▶ **Tasks to carry out**
• a. List every column that the CREATE TABLE statement in the database design post defines for the School table.
• b. Copy the database design post word for word, starting with "CREATE TABLE School" and going on through "KEY (University_Id, Name)".

Bruce,

>From your one of your other threads, your object hierarchy looks like:

state
  university name
    school name (school of medicine/engineering/accounting/etc..)
      dept name
        course/class name
         class section
          class day/time
          instructor

To me, it seems as though you have already thought through your design. In
the database, each "child" element should only need to keep up with the ID
of its "parent" element. You should not need to include the IDs to
"grandparents" or "great-grandparents" as, you already said, that would be
redundant.

So... I hear the wheels grinding away already... can you have the same
School name,  let's say... "Engineering",  belong to more than one
University and still maintain your normalization? Of course but that all
depends on how "normalized" are need to be. This is the point where
database design theory smacks head-first into application performance. In
most applications it will be perfectly fine to have a table like

CREATE TABLE School (
      ID int auto_increment primary key
      , Name varchar(30) not null default 'unkown'
      , University_ID int not null default 0
      , UNIQUE KEY (University_Id, Name)
)

This table will permit a University to have one if its "School"s to have
the same name as a School in another University,  but you cannot define the
same School name more than once for any one University. Yes, it is not
"absolutely normalized" as the same School name will appear more than once
in your data but that's not always a "bad" thing.

Collected data:
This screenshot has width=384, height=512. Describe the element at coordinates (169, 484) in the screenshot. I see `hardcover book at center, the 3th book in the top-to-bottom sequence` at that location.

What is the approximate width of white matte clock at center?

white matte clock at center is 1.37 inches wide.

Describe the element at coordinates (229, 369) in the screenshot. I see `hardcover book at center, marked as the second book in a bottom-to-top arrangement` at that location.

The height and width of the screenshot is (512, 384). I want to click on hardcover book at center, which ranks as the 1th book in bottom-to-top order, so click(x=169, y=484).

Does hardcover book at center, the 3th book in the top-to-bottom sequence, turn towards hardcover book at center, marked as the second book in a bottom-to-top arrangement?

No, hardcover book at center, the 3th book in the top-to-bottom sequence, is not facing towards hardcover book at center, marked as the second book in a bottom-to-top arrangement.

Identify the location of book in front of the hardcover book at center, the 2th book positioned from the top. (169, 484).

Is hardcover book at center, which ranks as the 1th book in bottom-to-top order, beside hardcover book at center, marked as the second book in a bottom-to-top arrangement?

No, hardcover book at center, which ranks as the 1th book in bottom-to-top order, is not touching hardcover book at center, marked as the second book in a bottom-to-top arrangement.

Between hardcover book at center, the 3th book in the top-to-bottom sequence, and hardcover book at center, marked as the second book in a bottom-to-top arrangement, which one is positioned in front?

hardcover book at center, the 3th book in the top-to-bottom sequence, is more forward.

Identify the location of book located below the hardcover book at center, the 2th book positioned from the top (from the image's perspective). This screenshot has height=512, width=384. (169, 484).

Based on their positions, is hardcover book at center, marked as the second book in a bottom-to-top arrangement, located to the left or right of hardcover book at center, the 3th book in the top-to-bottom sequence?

▶ **Results in order**
• a. ID, Name, University_ID

• b.
CREATE TABLE School (
      ID int auto_increment primary key
      , Name varchar(30) not null default 'unkown'
      , University_ID int not null default 0
      , UNIQUE KEY (University_Id, Name)